## Start RAW DATA

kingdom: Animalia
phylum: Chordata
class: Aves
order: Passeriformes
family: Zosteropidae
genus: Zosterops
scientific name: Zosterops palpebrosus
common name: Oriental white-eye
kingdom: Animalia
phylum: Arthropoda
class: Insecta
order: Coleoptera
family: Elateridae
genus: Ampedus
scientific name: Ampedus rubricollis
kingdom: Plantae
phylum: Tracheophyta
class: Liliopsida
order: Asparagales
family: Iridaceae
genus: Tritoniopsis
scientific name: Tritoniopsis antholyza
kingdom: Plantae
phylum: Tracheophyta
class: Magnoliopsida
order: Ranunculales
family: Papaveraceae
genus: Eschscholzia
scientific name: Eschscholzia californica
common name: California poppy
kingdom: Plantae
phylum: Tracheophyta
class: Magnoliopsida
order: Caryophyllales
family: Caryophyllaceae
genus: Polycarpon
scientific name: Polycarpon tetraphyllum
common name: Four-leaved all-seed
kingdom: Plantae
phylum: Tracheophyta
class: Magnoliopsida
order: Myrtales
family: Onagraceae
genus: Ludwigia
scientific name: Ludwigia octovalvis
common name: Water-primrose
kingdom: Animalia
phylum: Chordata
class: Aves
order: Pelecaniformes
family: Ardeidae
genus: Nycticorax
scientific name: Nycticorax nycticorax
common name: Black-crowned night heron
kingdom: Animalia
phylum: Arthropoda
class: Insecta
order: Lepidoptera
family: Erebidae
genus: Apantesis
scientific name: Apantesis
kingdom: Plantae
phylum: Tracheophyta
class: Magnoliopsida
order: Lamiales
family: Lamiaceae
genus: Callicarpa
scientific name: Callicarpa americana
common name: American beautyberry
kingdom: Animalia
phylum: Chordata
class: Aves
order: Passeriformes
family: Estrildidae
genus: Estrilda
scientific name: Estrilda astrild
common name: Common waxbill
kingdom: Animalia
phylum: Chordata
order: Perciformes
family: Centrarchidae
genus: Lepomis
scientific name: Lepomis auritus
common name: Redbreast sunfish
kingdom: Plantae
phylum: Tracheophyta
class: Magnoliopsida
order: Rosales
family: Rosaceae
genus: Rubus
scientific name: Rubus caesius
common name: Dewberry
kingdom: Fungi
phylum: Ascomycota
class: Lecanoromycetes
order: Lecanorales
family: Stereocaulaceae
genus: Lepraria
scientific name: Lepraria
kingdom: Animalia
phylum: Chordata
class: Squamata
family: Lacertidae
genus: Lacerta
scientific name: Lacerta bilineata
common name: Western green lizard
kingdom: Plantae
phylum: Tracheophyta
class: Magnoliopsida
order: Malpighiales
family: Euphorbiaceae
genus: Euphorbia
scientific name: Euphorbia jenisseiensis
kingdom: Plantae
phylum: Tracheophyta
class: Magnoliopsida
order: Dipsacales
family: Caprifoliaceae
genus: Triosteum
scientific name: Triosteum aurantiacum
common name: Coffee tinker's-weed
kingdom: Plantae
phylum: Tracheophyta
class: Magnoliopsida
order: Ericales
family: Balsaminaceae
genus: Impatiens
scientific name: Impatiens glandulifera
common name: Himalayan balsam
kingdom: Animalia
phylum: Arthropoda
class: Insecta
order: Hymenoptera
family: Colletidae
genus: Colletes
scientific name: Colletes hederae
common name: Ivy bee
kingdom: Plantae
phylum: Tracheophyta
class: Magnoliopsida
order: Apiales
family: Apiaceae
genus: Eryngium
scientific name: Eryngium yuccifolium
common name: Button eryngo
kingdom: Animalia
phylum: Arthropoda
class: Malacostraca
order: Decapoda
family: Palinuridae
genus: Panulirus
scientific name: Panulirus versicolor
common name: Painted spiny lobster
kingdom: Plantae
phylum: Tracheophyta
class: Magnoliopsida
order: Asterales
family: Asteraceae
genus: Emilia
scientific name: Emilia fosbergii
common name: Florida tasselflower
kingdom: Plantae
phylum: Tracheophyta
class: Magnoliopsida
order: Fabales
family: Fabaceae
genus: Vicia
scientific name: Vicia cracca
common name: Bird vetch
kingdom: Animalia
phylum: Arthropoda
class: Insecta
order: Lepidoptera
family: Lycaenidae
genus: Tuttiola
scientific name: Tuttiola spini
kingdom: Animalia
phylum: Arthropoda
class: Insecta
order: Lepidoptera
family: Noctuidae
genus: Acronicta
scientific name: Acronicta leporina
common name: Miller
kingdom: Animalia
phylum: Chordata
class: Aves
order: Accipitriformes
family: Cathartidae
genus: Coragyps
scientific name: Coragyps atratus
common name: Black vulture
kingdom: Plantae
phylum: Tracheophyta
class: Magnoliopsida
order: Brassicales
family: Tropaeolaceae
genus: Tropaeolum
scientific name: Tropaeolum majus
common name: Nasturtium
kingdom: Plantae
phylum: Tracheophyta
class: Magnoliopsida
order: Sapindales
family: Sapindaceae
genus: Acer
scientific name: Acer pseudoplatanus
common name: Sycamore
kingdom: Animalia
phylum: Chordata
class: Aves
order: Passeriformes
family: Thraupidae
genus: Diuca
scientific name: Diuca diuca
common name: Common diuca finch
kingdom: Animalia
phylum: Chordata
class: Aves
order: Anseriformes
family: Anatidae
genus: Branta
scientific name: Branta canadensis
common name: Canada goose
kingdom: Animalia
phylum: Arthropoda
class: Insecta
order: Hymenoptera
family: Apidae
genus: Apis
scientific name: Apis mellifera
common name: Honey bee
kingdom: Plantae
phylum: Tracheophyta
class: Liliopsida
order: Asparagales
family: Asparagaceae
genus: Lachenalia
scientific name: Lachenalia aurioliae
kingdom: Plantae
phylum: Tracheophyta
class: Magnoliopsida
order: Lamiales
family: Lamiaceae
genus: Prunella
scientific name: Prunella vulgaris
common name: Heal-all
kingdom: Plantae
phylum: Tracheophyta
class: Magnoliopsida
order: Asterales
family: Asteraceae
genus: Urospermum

## End RAW DATA

Copy every line of the data above word for word, keeping the original order.

kingdom: Animalia
phylum: Chordata
class: Aves
order: Passeriformes
family: Zosteropidae
genus: Zosterops
scientific name: Zosterops palpebrosus
common name: Oriental white-eye
kingdom: Animalia
phylum: Arthropoda
class: Insecta
order: Coleoptera
family: Elateridae
genus: Ampedus
scientific name: Ampedus rubricollis
kingdom: Plantae
phylum: Tracheophyta
class: Liliopsida
order: Asparagales
family: Iridaceae
genus: Tritoniopsis
scientific name: Tritoniopsis antholyza
kingdom: Plantae
phylum: Tracheophyta
class: Magnoliopsida
order: Ranunculales
family: Papaveraceae
genus: Eschscholzia
scientific name: Eschscholzia californica
common name: California poppy
kingdom: Plantae
phylum: Tracheophyta
class: Magnoliopsida
order: Caryophyllales
family: Caryophyllaceae
genus: Polycarpon
scientific name: Polycarpon tetraphyllum
common name: Four-leaved all-seed
kingdom: Plantae
phylum: Tracheophyta
class: Magnoliopsida
order: Myrtales
family: Onagraceae
genus: Ludwigia
scientific name: Ludwigia octovalvis
common name: Water-primrose
kingdom: Animalia
phylum: Chordata
class: Aves
order: Pelecaniformes
family: Ardeidae
genus: Nycticorax
scientific name: Nycticorax nycticorax
common name: Black-crowned night heron
kingdom: Animalia
phylum: Arthropoda
class: Insecta
order: Lepidoptera
family: Erebidae
genus: Apantesis
scientific name: Apantesis
kingdom: Plantae
phylum: Tracheophyta
class: Magnoliopsida
order: Lamiales
family: Lamiaceae
genus: Callicarpa
scientific name: Callicarpa americana
common name: American beautyberry
kingdom: Animalia
phylum: Chordata
class: Aves
order: Passeriformes
family: Estrildidae
genus: Estrilda
scientific name: Estrilda astrild
common name: Common waxbill
kingdom: Animalia
phylum: Chordata
order: Perciformes
family: Centrarchidae
genus: Lepomis
scientific name: Lepomis auritus
common name: Redbreast sunfish
kingdom: Plantae
phylum: Tracheophyta
class: Magnoliopsida
order: Rosales
family: Rosaceae
genus: Rubus
scientific name: Rubus caesius
common name: Dewberry
kingdom: Fungi
phylum: Ascomycota
class: Lecanoromycetes
order: Lecanorales
family: Stereocaulaceae
genus: Lepraria
scientific name: Lepraria
kingdom: Animalia
phylum: Chordata
class: Squamata
family: Lacertidae
genus: Lacerta
scientific name: Lacerta bilineata
common name: Western green lizard
kingdom: Plantae
phylum: Tracheophyta
class: Magnoliopsida
order: Malpighiales
family: Euphorbiaceae
genus: Euphorbia
scientific name: Euphorbia jenisseiensis
kingdom: Plantae
phylum: Tracheophyta
class: Magnoliopsida
order: Dipsacales
family: Caprifoliaceae
genus: Triosteum
scientific name: Triosteum aurantiacum
common name: Coffee tinker's-weed
kingdom: Plantae
phylum: Tracheophyta
class: Magnoliopsida
order: Ericales
family: Balsaminaceae
genus: Impatiens
scientific name: Impatiens glandulifera
common name: Himalayan balsam
kingdom: Animalia
phylum: Arthropoda
class: Insecta
order: Hymenoptera
family: Colletidae
genus: Colletes
scientific name: Colletes hederae
common name: Ivy bee
kingdom: Plantae
phylum: Tracheophyta
class: Magnoliopsida
order: Apiales
family: Apiaceae
genus: Eryngium
scientific name: Eryngium yuccifolium
common name: Button eryngo
kingdom: Animalia
phylum: Arthropoda
class: Malacostraca
order: Decapoda
family: Palinuridae
genus: Panulirus
scientific name: Panulirus versicolor
common name: Painted spiny lobster
kingdom: Plantae
phylum: Tracheophyta
class: Magnoliopsida
order: Asterales
family: Asteraceae
genus: Emilia
scientific name: Emilia fosbergii
common name: Florida tasselflower
kingdom: Plantae
phylum: Tracheophyta
class: Magnoliopsida
order: Fabales
family: Fabaceae
genus: Vicia
scientific name: Vicia cracca
common name: Bird vetch
kingdom: Animalia
phylum: Arthropoda
class: Insecta
order: Lepidoptera
family: Lycaenidae
genus: Tuttiola
scientific name: Tuttiola spini
kingdom: Animalia
phylum: Arthropoda
class: Insecta
order: Lepidoptera
family: Noctuidae
genus: Acronicta
scientific name: Acronicta leporina
common name: Miller
kingdom: Animalia
phylum: Chordata
class: Aves
order: Accipitriformes
family: Cathartidae
genus: Coragyps
scientific name: Coragyps atratus
common name: Black vulture
kingdom: Plantae
phylum: Tracheophyta
class: Magnoliopsida
order: Brassicales
family: Tropaeolaceae
genus: Tropaeolum
scientific name: Tropaeolum majus
common name: Nasturtium
kingdom: Plantae
phylum: Tracheophyta
class: Magnoliopsida
order: Sapindales
family: Sapindaceae
genus: Acer
scientific name: Acer pseudoplatanus
common name: Sycamore
kingdom: Animalia
phylum: Chordata
class: Aves
order: Passeriformes
family: Thraupidae
genus: Diuca
scientific name: Diuca diuca
common name: Common diuca finch
kingdom: Animalia
phylum: Chordata
class: Aves
order: Anseriformes
family: Anatidae
genus: Branta
scientific name: Branta canadensis
common name: Canada goose
kingdom: Animalia
phylum: Arthropoda
class: Insecta
order: Hymenoptera
family: Apidae
genus: Apis
scientific name: Apis mellifera
common name: Honey bee
kingdom: Plantae
phylum: Tracheophyta
class: Liliopsida
order: Asparagales
family: Asparagaceae
genus: Lachenalia
scientific name: Lachenalia aurioliae
kingdom: Plantae
phylum: Tracheophyta
class: Magnoliopsida
order: Lamiales
family: Lamiaceae
genus: Prunella
scientific name: Prunella vulgaris
common name: Heal-all
kingdom: Plantae
phylum: Tracheophyta
class: Magnoliopsida
order: Asterales
family: Asteraceae
genus: Urospermum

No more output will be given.